To find the odd term in the series: 331, 482, 551, 263, 383, 242, 111, we will analyze each term based on a specific pattern. ### Step-by-Step Solution: 1. **Identify the Structure of Each Term**: Each term in the series can be broken down into three digits.
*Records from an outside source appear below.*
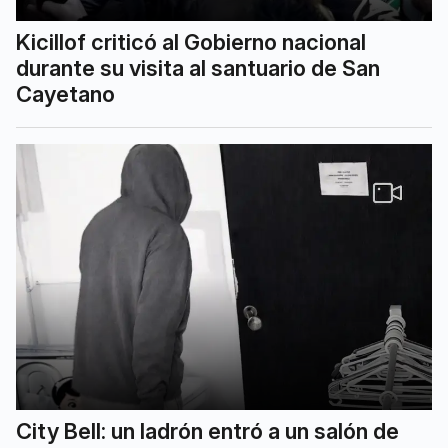
Kicillof criticó al Gobierno nacional
durante su visita al santuario de San
Cayetano
City Bell: un ladrón entró a un salón de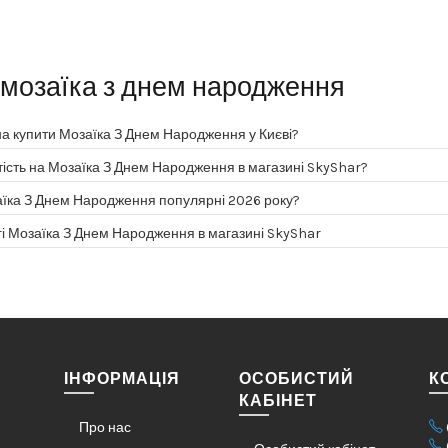
мозаїка з днем народження
а купити Мозаїка З Днем Народження у Києві?
тість на Мозаїка З Днем Народження в магазині SkyShar?
аїка З Днем Народження популярні 2026 року?
і Мозаїка З Днем Народження в магазині SkyShar
ІНФОРМАЦІЯ
ОСОБИСТИЙ
К
КАБІНЕТ
Про нас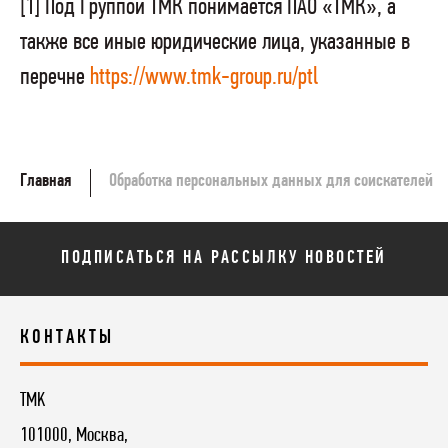
[1] Под Группой ТМК понимается ПАО «ТМК», а
также все иные юридические лица, указанные в
перечне
https://www.tmk-group.ru/ptl
Главная
Обработка персональных данных для соискателей
ПОДПИСАТЬСЯ НА РАССЫЛКУ НОВОСТЕЙ
КОНТАКТЫ
TMK
101000, Москва,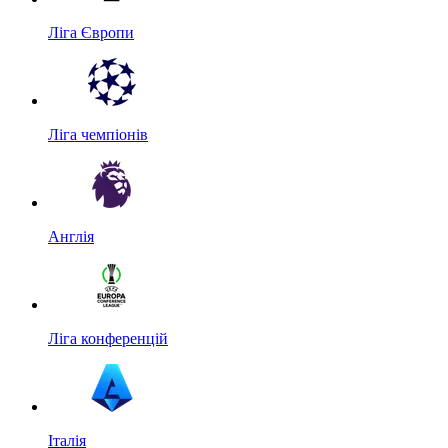
Ліга Європи
Ліга чемпіонів
Англія
Ліга конференцій
Італія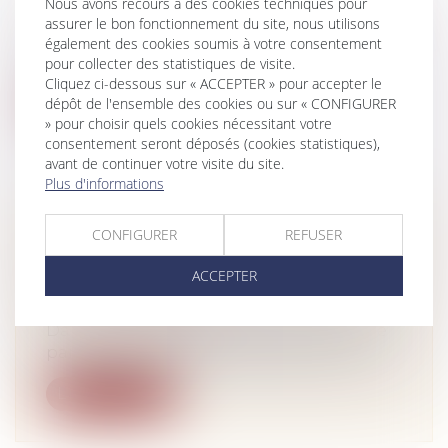
Nous avons recours à des cookies techniques pour
Droit immobilier
/
Droit de la construction
assurer le bon fonctionnement du site, nous utilisons
Selon la CNCC, les pénalités de retard sur
également des cookies soumis à votre consentement
marchés de construction devraient...
pour collecter des statistiques de visite.
Cliquez ci-dessous sur « ACCEPTER » pour accepter le
dépôt de l'ensemble des cookies ou sur « CONFIGURER
Lire la suite
» pour choisir quels cookies nécessitant votre
consentement seront déposés (cookies statistiques),
avant de continuer votre visite du site.
Plus d'informations
CRÉDIT IMMOBILIER : POURQUOI
CONFIGURER
REFUSER
L'ASSURANCE PERTE D'EMPLOI A
ACCEPTER
PEU D'INTÉRÊT
Droit des assurances
Dans un contexte économique bousculé
par le Covid, il est tentant, pour un em...
Lire la suite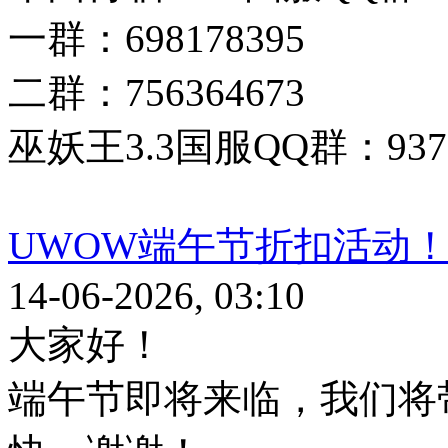
一群：698178395
二群：756364673
巫妖王3.3国服QQ群：9377
UWOW端午节折扣活动
14-06-2026, 03:10
大家好！
端午节即将来临，我们将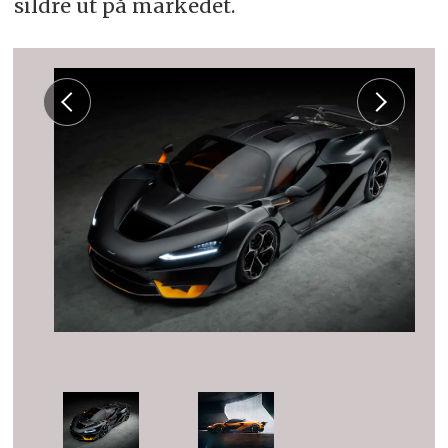
sildre ut på markedet.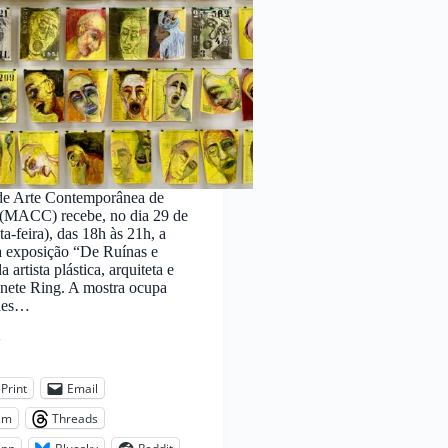
e Arte Contemporânea de
(MACC) recebe, no dia 29 de
ta-feira), das 18h às 21h, a
a exposição “De Ruínas e
 artista plástica, arquiteta e
nete Ring. A mostra ocupa
ndes…
:
Print
Email
am
Threads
For example: - 331 → 3, 3, 1 - 482 → 4, 8, 2 - 551 → 5, 5, 1 - 263 → 2, 6, 3 - 383 → 3, 8, 3 - 242 → 2, 4, 2 - 111 → 1, 1, 1 2. **Apply the Pattern**: We will check if the second digit of each term is equal to the product of the first and third digits. - For 331: \(3 \times 1 = 3\) (Matches the second digit 3) - For 482: \(4 \times 2 = 8\) (Matches the second digit 8) - For 551: \(5 \times 1 = 5\) (Matches the second digit 5) - For 263: \(2 \times 3 = 6\) (Matches the second digit 6) - For 383: \(3 \times 3 = 9\) (Does NOT match the second digit 8) - For 242: \(2 \times 2 = 4\) (Matches the second digit 4) - For 111: \(1 \times 1 = 1\) (Matches the second digit 1) 3. **Identify the Odd Term**: From the above checks, we see that all terms follow the pattern except for 383, where \(3 \times 3 = 9\) does not equal the second digit 8. Thus, the odd term in the series is **383**.